Listed records:
○ ○ ○ ○

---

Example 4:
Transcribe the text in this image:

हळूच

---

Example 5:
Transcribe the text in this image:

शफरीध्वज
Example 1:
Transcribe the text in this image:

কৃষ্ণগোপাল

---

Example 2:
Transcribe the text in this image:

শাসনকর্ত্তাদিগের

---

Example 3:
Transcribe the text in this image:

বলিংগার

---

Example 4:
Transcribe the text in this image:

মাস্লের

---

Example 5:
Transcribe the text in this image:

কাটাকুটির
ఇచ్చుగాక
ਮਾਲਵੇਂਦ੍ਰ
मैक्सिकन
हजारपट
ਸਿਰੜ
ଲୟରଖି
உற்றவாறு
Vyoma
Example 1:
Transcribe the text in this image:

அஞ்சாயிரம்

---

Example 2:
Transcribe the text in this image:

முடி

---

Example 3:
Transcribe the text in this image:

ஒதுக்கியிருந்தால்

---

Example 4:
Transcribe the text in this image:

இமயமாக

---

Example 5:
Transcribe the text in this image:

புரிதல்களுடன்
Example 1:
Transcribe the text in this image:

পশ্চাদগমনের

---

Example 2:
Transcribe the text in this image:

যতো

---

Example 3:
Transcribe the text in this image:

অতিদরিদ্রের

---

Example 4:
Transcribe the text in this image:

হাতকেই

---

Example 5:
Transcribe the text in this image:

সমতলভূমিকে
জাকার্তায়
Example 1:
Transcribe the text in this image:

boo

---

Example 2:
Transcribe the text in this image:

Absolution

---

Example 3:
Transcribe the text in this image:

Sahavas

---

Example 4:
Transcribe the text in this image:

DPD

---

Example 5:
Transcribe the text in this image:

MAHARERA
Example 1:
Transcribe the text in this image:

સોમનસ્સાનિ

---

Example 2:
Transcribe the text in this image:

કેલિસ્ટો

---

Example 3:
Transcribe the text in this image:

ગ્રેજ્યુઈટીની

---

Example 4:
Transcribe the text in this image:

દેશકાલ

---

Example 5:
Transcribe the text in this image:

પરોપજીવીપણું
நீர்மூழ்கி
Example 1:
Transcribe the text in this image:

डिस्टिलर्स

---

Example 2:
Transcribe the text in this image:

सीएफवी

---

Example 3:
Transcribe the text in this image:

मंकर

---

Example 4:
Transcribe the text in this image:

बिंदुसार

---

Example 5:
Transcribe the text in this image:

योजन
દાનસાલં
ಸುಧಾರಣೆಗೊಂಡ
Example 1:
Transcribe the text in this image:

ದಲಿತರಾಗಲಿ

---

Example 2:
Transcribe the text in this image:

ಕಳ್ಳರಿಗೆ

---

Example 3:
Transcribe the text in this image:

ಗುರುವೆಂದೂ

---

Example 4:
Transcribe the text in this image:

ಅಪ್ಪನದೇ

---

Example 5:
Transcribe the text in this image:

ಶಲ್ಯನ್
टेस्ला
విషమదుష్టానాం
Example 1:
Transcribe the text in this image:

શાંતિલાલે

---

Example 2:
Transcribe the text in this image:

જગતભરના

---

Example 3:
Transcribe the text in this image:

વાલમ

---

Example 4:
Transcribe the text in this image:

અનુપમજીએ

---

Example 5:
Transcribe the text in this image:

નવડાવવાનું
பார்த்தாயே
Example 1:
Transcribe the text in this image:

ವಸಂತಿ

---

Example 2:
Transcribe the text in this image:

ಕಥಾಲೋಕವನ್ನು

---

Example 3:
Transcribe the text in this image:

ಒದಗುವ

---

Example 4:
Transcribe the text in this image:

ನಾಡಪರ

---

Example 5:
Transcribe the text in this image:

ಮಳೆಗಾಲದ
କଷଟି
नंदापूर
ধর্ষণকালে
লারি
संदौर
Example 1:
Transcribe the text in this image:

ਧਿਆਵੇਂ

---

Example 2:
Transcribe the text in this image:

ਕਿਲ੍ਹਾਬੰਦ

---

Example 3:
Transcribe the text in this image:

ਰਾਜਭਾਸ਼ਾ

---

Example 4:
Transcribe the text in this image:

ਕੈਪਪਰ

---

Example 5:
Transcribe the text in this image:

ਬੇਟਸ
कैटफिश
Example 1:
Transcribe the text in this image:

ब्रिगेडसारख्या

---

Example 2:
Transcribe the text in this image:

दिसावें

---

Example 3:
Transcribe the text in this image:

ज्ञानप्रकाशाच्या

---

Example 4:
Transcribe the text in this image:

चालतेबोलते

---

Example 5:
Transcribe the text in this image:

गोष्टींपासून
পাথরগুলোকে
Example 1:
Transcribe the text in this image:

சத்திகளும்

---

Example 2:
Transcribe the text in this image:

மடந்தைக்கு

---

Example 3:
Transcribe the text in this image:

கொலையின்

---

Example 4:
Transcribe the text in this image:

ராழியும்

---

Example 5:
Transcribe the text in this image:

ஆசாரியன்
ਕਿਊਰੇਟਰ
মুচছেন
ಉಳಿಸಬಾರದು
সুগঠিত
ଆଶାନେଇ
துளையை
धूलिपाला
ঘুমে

○ ○ ○ ○

Task statement:
Extract the complete set of records unchanged.

Response box:
---

Example 4:
Transcribe the text in this image:

हळूच

---

Example 5:
Transcribe the text in this image:

शफरीध्वज
Example 1:
Transcribe the text in this image:

কৃষ্ণগোপাল

---

Example 2:
Transcribe the text in this image:

শাসনকর্ত্তাদিগের

---

Example 3:
Transcribe the text in this image:

বলিংগার

---

Example 4:
Transcribe the text in this image:

মাস্লের

---

Example 5:
Transcribe the text in this image:

কাটাকুটির
ఇచ్చుగాక
ਮਾਲਵੇਂਦ੍ਰ
मैक्सिकन
हजारपट
ਸਿਰੜ
ଲୟରଖି
உற்றவாறு
Vyoma
Example 1:
Transcribe the text in this image:

அஞ்சாயிரம்

---

Example 2:
Transcribe the text in this image:

முடி

---

Example 3:
Transcribe the text in this image:

ஒதுக்கியிருந்தால்

---

Example 4:
Transcribe the text in this image:

இமயமாக

---

Example 5:
Transcribe the text in this image:

புரிதல்களுடன்
Example 1:
Transcribe the text in this image:

পশ্চাদগমনের

---

Example 2:
Transcribe the text in this image:

যতো

---

Example 3:
Transcribe the text in this image:

অতিদরিদ্রের

---

Example 4:
Transcribe the text in this image:

হাতকেই

---

Example 5:
Transcribe the text in this image:

সমতলভূমিকে
জাকার্তায়
Example 1:
Transcribe the text in this image:

boo

---

Example 2:
Transcribe the text in this image:

Absolution

---

Example 3:
Transcribe the text in this image:

Sahavas

---

Example 4:
Transcribe the text in this image:

DPD

---

Example 5:
Transcribe the text in this image:

MAHARERA
Example 1:
Transcribe the text in this image:

સોમનસ્સાનિ

---

Example 2:
Transcribe the text in this image:

કેલિસ્ટો

---

Example 3:
Transcribe the text in this image:

ગ્રેજ્યુઈટીની

---

Example 4:
Transcribe the text in this image:

દેશકાલ

---

Example 5:
Transcribe the text in this image:

પરોપજીવીપણું
நீர்மூழ்கி
Example 1:
Transcribe the text in this image:

डिस्टिलर्स

---

Example 2:
Transcribe the text in this image:

सीएफवी

---

Example 3:
Transcribe the text in this image:

मंकर

---

Example 4:
Transcribe the text in this image:

बिंदुसार

---

Example 5:
Transcribe the text in this image:

योजन
દાનસાલં
ಸುಧಾರಣೆಗೊಂಡ
Example 1:
Transcribe the text in this image:

ದಲಿತರಾಗಲಿ

---

Example 2:
Transcribe the text in this image:

ಕಳ್ಳರಿಗೆ

---

Example 3:
Transcribe the text in this image:

ಗುರುವೆಂದೂ

---

Example 4:
Transcribe the text in this image:

ಅಪ್ಪನದೇ

---

Example 5:
Transcribe the text in this image:

ಶಲ್ಯನ್
टेस्ला
విషమదుష్టానాం
Example 1:
Transcribe the text in this image:

શાંતિલાલે

---

Example 2:
Transcribe the text in this image:

જગતભરના

---

Example 3:
Transcribe the text in this image:

વાલમ

---

Example 4:
Transcribe the text in this image:

અનુપમજીએ

---

Example 5:
Transcribe the text in this image:

નવડાવવાનું
பார்த்தாயே
Example 1:
Transcribe the text in this image:

ವಸಂತಿ

---

Example 2:
Transcribe the text in this image:

ಕಥಾಲೋಕವನ್ನು

---

Example 3:
Transcribe the text in this image:

ಒದಗುವ

---

Example 4:
Transcribe the text in this image:

ನಾಡಪರ

---

Example 5:
Transcribe the text in this image:

ಮಳೆಗಾಲದ
କଷଟି
नंदापूर
ধর্ষণকালে
লারি
संदौर
Example 1:
Transcribe the text in this image:

ਧਿਆਵੇਂ

---

Example 2:
Transcribe the text in this image:

ਕਿਲ੍ਹਾਬੰਦ

---

Example 3:
Transcribe the text in this image:

ਰਾਜਭਾਸ਼ਾ

---

Example 4:
Transcribe the text in this image:

ਕੈਪਪਰ

---

Example 5:
Transcribe the text in this image:

ਬੇਟਸ
कैटफिश
Example 1:
Transcribe the text in this image:

ब्रिगेडसारख्या

---

Example 2:
Transcribe the text in this image:

दिसावें

---

Example 3:
Transcribe the text in this image:

ज्ञानप्रकाशाच्या

---

Example 4:
Transcribe the text in this image:

चालतेबोलते

---

Example 5:
Transcribe the text in this image:

गोष्टींपासून
পাথরগুলোকে
Example 1:
Transcribe the text in this image:

சத்திகளும்

---

Example 2:
Transcribe the text in this image:

மடந்தைக்கு

---

Example 3:
Transcribe the text in this image:

கொலையின்

---

Example 4:
Transcribe the text in this image:

ராழியும்

---

Example 5:
Transcribe the text in this image:

ஆசாரியன்
ਕਿਊਰੇਟਰ
মুচছেন
ಉಳಿಸಬಾರದು
সুগঠিত
ଆଶାନେଇ
துளையை
धूलिपाला
ঘুমে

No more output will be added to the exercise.